(Dataset excerpts)
··········
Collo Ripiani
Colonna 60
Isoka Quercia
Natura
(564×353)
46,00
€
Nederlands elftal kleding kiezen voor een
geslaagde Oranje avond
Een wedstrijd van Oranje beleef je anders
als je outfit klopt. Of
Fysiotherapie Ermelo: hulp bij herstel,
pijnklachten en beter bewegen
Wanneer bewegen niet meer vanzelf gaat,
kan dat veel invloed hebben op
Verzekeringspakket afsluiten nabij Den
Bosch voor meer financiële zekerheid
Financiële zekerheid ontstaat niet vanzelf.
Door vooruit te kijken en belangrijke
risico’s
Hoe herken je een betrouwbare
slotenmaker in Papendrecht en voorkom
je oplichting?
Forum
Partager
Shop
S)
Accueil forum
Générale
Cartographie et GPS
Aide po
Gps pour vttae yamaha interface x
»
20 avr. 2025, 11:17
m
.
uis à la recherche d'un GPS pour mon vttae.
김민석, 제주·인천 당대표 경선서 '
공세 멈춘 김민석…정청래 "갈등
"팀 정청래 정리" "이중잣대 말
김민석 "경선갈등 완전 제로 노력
··········
What is needed
Return, unchanged, the run of lines above that opens with the line containing "Fysiotherapie Ermelo: hulp" and closes with the line containing "Cartographie et GPS". Include both.

Completed task
Fysiotherapie Ermelo: hulp bij herstel,
pijnklachten en beter bewegen
Wanneer bewegen niet meer vanzelf gaat,
kan dat veel invloed hebben op
Verzekeringspakket afsluiten nabij Den
Bosch voor meer financiële zekerheid
Financiële zekerheid ontstaat niet vanzelf.
Door vooruit te kijken en belangrijke
risico’s
Hoe herken je een betrouwbare
slotenmaker in Papendrecht en voorkom
je oplichting?
Forum
Partager
Shop
S)
Accueil forum
Générale
Cartographie et GPS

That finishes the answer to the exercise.